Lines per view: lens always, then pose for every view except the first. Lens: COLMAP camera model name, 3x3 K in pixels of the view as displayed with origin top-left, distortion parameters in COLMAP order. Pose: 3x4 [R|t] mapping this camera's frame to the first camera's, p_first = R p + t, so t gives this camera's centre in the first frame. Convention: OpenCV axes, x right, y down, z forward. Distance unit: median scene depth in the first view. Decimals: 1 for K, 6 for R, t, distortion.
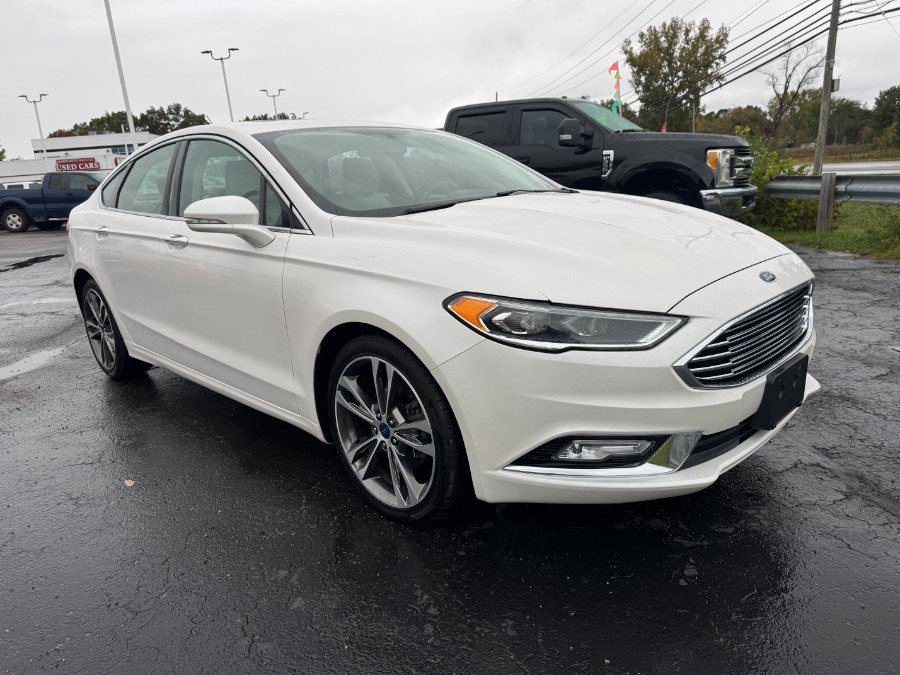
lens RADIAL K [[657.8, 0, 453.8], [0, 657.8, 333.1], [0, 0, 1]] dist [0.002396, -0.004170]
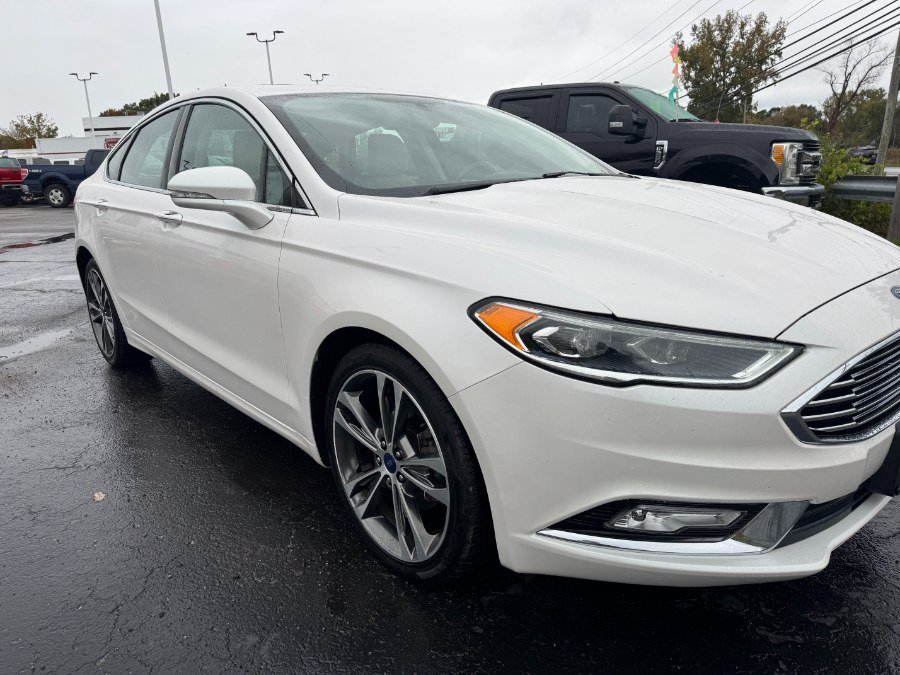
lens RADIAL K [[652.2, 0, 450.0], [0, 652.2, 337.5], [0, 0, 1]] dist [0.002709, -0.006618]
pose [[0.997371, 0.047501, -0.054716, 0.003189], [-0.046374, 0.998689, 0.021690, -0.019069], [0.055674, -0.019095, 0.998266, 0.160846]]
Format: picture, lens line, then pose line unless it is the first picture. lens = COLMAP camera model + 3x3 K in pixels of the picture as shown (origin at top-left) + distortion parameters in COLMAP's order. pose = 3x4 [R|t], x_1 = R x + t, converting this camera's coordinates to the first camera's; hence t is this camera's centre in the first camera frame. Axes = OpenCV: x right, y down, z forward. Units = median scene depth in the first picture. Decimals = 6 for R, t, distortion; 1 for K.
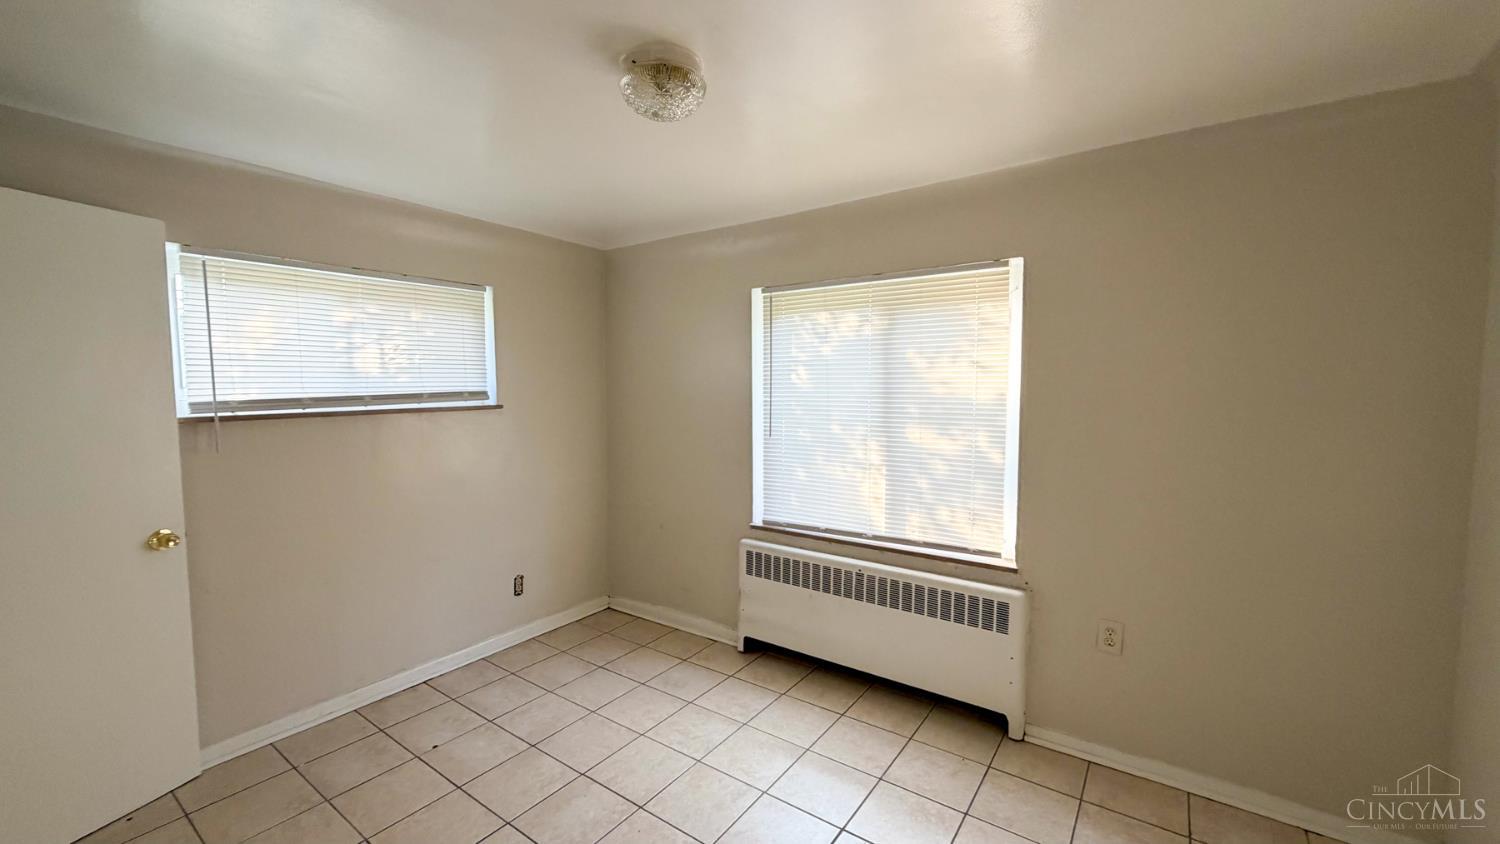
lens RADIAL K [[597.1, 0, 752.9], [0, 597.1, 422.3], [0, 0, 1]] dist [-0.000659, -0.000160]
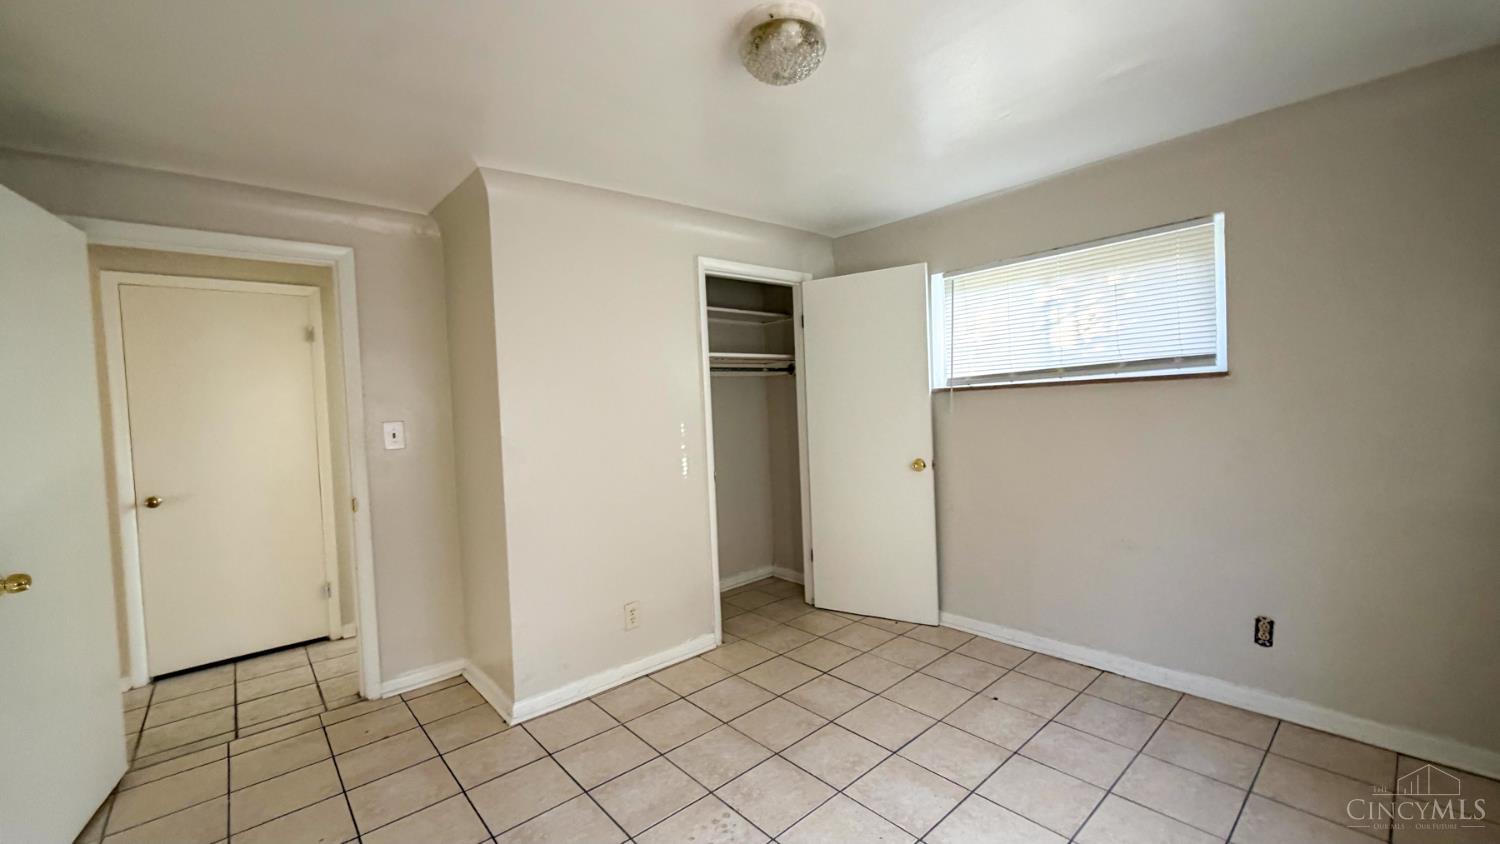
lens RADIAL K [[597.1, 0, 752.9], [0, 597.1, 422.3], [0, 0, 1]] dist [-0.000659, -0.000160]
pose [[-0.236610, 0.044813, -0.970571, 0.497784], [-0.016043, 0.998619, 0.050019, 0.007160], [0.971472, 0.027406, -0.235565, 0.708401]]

= Exercise aim =
Starting at the first line of the entries and stopping after the line that contains "-0.019095, 0.998266, 0.160846]]", write those lines out again with "view" renamed to "frame" and everything else kept the same. Omit the pictures from your answer.

= Exercise response =
Lines per frame: lens always, then pose for every frame except the first. Lens: COLMAP camera model name, 3x3 K in pixels of the frame as displayed with origin top-left, distortion parameters in COLMAP order. Pose: 3x4 [R|t] mapping this camera's frame to the first camera's, p_first = R p + t, so t gives this camera's centre in the first frame. Convention: OpenCV axes, x right, y down, z forward. Distance unit: median scene depth in the first frame. Decimals: 1 for K, 6 for R, t, distortion.
lens RADIAL K [[657.8, 0, 453.8], [0, 657.8, 333.1], [0, 0, 1]] dist [0.002396, -0.004170]
lens RADIAL K [[652.2, 0, 450.0], [0, 652.2, 337.5], [0, 0, 1]] dist [0.002709, -0.006618]
pose [[0.997371, 0.047501, -0.054716, 0.003189], [-0.046374, 0.998689, 0.021690, -0.019069], [0.055674, -0.019095, 0.998266, 0.160846]]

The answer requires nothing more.